Foreign investors are to be allowed, for the first time, to invest directly in Saudi stocks at the time of their IPO, the Kingdom’s Capital Market Authority (CMA), has announced. The long-awaited move marks, to many, the end of the distinctly Saudi practice of using the IPO market as a means to redistribute the country’s highly concentrated wealth to the wider public.
Foreign investors with at least $1 billion of assets under management have been able to access the Saudi Stock Exchange by applying for Qualified Foreign Investor (QFI) status. But they have only been able to invest directly in secondary equity deals, leaving primary offerings to Saudi investment funds, and, crucially, to the Kingdom’s many millions of retail investors.
From January QFIs will be able to place orders during the bookbuilding phase of Riyadh floats, the CMA said in August.
“It is a significant change,” says Taher Agueel, who sits on the boards of Merrill Lynch Kingdom of Saudi Arabia and of Prince Alwaleed bin Talal’s Kingdom Holding Company, one of the exchange’s bigger firms. “Local and international investors will be approaching the market on an equal footing.”
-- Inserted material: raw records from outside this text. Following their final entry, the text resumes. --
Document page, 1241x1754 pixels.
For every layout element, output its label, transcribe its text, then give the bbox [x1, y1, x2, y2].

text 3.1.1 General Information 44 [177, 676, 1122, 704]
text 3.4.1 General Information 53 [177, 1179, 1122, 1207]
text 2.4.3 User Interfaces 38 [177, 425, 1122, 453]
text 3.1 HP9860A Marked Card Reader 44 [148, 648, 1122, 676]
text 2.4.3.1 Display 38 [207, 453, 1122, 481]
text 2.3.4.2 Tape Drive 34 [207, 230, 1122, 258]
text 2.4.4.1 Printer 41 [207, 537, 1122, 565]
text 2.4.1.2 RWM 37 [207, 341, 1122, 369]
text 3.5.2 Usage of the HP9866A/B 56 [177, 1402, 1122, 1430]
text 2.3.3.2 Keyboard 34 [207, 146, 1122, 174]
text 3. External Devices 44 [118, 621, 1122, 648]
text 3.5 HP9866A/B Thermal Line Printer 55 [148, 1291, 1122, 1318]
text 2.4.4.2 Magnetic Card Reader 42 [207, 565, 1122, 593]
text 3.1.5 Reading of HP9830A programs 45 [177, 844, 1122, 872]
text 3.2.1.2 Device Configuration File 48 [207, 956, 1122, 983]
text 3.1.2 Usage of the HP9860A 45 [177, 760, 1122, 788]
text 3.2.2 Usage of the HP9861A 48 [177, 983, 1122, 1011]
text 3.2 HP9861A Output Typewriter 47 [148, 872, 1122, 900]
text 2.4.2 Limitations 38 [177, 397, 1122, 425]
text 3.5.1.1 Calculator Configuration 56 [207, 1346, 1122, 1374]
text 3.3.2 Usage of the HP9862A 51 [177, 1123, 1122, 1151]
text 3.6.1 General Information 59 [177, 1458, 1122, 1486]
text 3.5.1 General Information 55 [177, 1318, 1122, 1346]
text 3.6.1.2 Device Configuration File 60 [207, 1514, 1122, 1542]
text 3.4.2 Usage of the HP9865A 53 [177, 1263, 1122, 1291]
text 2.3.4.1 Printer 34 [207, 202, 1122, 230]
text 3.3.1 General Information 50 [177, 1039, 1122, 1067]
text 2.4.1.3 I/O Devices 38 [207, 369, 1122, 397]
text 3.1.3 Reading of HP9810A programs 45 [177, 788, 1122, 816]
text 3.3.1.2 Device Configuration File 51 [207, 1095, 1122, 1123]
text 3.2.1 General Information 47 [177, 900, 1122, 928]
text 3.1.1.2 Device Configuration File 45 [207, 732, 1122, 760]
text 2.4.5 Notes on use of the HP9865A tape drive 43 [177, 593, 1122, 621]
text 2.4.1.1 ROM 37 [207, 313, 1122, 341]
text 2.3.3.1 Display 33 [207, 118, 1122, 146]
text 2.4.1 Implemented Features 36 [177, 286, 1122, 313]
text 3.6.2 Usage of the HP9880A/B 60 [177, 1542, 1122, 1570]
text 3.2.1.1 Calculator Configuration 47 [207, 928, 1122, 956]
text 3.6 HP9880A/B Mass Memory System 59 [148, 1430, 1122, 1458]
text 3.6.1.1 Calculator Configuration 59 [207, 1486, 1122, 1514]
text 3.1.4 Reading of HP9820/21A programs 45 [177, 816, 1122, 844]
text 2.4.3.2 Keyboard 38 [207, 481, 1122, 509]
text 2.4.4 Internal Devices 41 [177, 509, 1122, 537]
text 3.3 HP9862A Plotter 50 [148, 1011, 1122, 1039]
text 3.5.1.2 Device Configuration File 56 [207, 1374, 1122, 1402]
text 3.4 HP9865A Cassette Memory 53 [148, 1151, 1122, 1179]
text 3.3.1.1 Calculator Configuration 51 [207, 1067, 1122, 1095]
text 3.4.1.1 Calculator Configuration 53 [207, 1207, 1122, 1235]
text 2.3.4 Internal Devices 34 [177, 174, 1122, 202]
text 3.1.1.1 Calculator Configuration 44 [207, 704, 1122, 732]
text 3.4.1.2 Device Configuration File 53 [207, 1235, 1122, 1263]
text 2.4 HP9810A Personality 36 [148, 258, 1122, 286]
A head of Middle Eastern equity capital markets at a bank in London agrees. He says of the Saudi exchange: “In the past it was seen as redistribution. There were some problems with that, inasmuch as if you had a good company, the CMA would force you to do the IPO cheaply, because they would effectively set the price and you’d be having to give away your business to the public for significantly less than it was worth.
So not many people – families, say, that had developed companies over 50 years – wanted to do that. You tended not to have many quality private listings come to market. So that’s going to be changed; the bookbuilding changes that.”
By allowing foreign investors access to IPOs, Saudi Arabia may not only attract more private listings, but also break the chokehold Saudi investors, and by extension Saudi banks, have historically had on IPOs in Riyadh.
“It was really designed for the retail banks to make lots of money,” the banker says of the way things worked up till now. Because new stocks were offered at a huge discount and the Saudi population was encouraged to invest en masse, IPOs were often hugely oversubscribed. Because the IPO process was quite lengthy, Saudi banks, which, thanks to their presence around the Kingdom, could collect retail investments, would sit on that money for weeks and reap large sums from interest, the banker says.
Foreign investor participation should erode that Saudi monopoly, the banker adds. He says he has long wanted to work on equity deals in Saudi Arabia, and may finally have the opportunity to do so. (HSBC is the only western bank with a long record of working on IPOs in the Kingdom.)
Few IPOs have taken place in recent years on the Saudi exchange, despite it being the largest in the region (see graph). But bankers think the move will lead to more transactions, and will be especially positive when it comes to large deals, which require substantial investment and the professional methods of European and US institutional investors. Some have linked the CMA’s reforms to the planned flotation of Saudi Aramco, the state-owned oil company which is believed to be the most valuable firm in the world.
But the banker says there would be other large deals before that one, since the government is implementing a vast privatisation programme as part of a 15-year reform vision for the Kingdom.
Not all are thrilled about the news, however. A second equities banker, at a large US bank, says his bank’s lawyers still will not allow him to underwrite Saudi IPOs “due to lack of protections” in the Kingdom. (Banks are required to underwrite IPOs up front in Saudi Arabia, which does not happen elsewhere.)
While he understands those concerns, the first banker says such fears are becoming less relevant, as Saudi Arabia is increasingly taking the concerns of Western banks into account. He adds that the CMA is more flexible when it comes to underwriting rules than the written law might suggest.
The CMA, once considered inflexible, now appears to be paying close attention to the views of international banks and investment funds. Allowing QFIs to invest in IPOs is the latest sign of that change. Agueel says: “The CMA is adjusting the rules and regulations in line with feedback coming from the market and international investors.”
Johann Hattingh, CEO at Ashmore Investment Saudi Arabia, agrees with Agueel about the CMA’s approach to feedback. Though the fund Hattingh leads has a licence to operate as a domestic investor, and is therefore not affected by this development, he views it as a positive to the market as a whole.
Far from representing an unwanted increase in competition for Ashmore, Hattingh welcomes the change, which he says could attract many more foreign investors, and thereby improve market liquidity.
The previous wave of reform came in May, when the requirements to obtain QFI status were eased, perhaps because, as the first banker says: “Very few [international investors had] bothered to go through that process.” If the Kingdom continues to introduce liberal reforms, market participants believe the Saudi exchange could, eventually, join the MSCI Emerging Market index.